=== Provided passage ===
++++++

The method `file.read()` reads the content of the file and returns a string containing all characters in the file.
**Note-1:** The size of the file could be large enough to fit in the main memory. In such cases one can specify the number of characters to be read, or maybe read one line at a time.
**Note-2:** Its always better to `close()` the file once you are done processing the file contents.

In [28]:
fPtr = open('WhipHoverTweets.txt', 'r')

print fPtr.read()

fPtr.close()

1500128720 Happy_Birthday_to_You Germanic_strong_verb Human_voice Middle_class 
1500132526 Politics Partisan_(political) 
1500215327 Happy_Birthday_to_You Friendship Chairman Manufacturing Caucus 
1500218055 Happy_Birthday_to_You Friendship Chairman Australian_Democrats Party_leaders_of_the_United_States_House_of_Representatives Task_force Poverty Income Economic_inequality Opportunity_(rover)

++++++

=== Listed records ===
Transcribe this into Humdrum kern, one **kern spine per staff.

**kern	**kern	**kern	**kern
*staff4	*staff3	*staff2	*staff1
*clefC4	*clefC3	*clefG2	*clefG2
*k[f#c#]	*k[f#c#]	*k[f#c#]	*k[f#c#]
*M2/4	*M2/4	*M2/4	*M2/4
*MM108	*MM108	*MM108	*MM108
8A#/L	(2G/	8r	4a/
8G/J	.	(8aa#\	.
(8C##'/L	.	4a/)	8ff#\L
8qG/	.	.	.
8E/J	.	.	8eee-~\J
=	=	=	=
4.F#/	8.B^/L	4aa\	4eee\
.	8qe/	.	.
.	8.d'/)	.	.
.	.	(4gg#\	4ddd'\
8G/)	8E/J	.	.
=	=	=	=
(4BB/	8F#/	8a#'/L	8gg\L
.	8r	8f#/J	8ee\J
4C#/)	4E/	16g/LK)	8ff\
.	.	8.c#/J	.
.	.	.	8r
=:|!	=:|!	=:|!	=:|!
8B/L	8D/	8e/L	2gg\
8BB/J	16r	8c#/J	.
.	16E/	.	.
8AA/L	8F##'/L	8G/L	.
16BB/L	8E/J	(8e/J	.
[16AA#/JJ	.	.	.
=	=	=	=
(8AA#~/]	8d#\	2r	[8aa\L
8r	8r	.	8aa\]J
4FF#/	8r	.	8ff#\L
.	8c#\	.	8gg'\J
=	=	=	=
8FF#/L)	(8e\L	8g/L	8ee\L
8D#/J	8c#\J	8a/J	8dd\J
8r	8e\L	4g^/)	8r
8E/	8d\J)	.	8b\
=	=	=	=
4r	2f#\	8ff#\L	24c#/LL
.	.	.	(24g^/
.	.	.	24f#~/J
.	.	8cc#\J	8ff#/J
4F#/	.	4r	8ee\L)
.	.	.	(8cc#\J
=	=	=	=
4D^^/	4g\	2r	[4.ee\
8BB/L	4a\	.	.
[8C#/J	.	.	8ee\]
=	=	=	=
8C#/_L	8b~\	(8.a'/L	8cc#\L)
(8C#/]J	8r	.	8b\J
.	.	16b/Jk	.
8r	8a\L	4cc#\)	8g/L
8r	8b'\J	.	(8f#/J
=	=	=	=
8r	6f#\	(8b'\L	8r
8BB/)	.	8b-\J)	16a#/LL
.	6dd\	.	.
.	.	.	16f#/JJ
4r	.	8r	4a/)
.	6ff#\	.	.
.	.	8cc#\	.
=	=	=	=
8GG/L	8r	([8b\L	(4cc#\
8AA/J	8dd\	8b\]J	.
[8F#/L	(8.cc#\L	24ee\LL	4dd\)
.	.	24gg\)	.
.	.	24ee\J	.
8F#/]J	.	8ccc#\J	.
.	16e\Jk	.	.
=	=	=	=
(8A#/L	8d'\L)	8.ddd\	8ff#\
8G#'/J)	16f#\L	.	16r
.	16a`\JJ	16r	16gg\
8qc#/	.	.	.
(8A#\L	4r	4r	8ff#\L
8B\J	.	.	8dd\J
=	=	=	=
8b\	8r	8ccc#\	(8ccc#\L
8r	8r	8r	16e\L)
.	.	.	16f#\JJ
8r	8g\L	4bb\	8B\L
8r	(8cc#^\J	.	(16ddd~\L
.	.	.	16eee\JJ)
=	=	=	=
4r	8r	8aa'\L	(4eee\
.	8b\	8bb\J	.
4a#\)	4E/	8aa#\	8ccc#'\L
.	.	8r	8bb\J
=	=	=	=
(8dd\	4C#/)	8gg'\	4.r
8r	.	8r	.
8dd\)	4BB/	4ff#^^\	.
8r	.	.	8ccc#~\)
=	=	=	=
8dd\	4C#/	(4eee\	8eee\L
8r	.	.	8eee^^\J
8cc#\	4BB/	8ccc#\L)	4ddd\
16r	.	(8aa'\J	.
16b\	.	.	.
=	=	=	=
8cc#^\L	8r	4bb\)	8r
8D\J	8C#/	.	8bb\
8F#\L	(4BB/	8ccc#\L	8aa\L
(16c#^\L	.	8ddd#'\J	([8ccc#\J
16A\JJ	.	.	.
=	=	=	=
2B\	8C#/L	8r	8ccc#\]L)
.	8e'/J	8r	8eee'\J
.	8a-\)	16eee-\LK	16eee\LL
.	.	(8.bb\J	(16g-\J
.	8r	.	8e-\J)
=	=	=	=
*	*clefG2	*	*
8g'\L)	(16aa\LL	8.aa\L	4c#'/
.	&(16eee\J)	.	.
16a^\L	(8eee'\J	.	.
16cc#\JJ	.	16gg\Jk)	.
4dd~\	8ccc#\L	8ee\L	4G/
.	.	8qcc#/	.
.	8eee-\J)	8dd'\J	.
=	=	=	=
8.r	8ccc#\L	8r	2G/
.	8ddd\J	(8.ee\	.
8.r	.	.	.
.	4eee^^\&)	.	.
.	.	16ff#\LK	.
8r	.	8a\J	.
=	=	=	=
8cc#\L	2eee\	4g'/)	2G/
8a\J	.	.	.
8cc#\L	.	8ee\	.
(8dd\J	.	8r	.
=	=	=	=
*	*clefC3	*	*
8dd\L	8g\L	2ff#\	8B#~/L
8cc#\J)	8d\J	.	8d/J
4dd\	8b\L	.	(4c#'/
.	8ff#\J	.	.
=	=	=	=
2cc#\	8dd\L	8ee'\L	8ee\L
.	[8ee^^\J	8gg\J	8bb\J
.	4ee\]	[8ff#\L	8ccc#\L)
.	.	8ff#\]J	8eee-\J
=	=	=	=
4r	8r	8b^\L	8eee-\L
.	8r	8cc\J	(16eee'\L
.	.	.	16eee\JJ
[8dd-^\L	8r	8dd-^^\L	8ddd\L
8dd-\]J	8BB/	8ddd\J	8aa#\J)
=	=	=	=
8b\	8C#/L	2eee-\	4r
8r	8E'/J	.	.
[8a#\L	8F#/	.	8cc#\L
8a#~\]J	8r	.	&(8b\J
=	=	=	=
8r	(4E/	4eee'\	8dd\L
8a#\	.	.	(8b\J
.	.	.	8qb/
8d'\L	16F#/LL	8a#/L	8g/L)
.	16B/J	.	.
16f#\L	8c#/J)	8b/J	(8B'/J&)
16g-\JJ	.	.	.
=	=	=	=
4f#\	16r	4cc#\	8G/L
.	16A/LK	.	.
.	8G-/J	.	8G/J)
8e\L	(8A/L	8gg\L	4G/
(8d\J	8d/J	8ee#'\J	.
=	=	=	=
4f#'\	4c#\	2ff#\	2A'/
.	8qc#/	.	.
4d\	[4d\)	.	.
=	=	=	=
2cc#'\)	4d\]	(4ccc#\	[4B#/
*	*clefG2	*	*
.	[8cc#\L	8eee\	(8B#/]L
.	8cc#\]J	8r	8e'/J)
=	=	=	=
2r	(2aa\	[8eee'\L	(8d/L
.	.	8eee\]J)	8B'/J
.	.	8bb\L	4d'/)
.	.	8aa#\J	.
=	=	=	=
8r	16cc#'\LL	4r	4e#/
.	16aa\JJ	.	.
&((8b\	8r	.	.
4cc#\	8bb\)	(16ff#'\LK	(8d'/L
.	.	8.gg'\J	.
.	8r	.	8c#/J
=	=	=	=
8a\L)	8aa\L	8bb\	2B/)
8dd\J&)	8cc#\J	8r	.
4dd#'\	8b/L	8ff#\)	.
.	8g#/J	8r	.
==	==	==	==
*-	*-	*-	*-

++++++

=== Tasks ===
[A] In the passage on reading files in Python, what does the method `file.read()` return?
[B] Continue the passage on reading files in Python from the point where it stops.

=== Outputs in order ===
[A] It returns a string containing all characters in the file.

[B]
1500227651 File_sharing Narrative Impact_event 
1500297327 History_of_the_United_States_Republican_Party History_of_the_United_States_Republican_Party Arab_Spring Impact_event United_States Family United_States Familie 
1500308034 Today_(U.S._TV_program) Floor United_States_House_of_Representatives United_States_House_of_Representatives Act_of_Parliament 
1500308105 United_States_federal_budget Complete_game 
1500309658 Happy_Birthday_to_You Friendship Family Social_vulnerability 
1500320032 United_States Patient_Protection_and_Affordable_Care_Act Film_adaptation Walter_Cronkite Insurance 



To read only specific number of characters from a file, one can add an **int** argument to the `read()` function as follows:

In [29]:
fPtr = open('WhipHoverTweets.txt', 'r')

print fPtr.read(7)

1500128


In [30]:
fPtr = open('WhipHoverTweets.txt', 'r')

for line in fPtr:
    print line.strip()

1500128720 Happy_Birthday_to_You Germanic_strong_verb Human_voice Middle_class
1500132526 Politics Partisan_(political)
1500215327 Happy_Birthday_to_You Friendship Chairman Manufacturing Caucus
1500218055 Happy_Birthday_to_You Friendship Chairman Australian_Democrats Party_leaders_of_the_United_States_House_of_Representatives Task_force Poverty Income Economic_inequality Opportunity_(rover)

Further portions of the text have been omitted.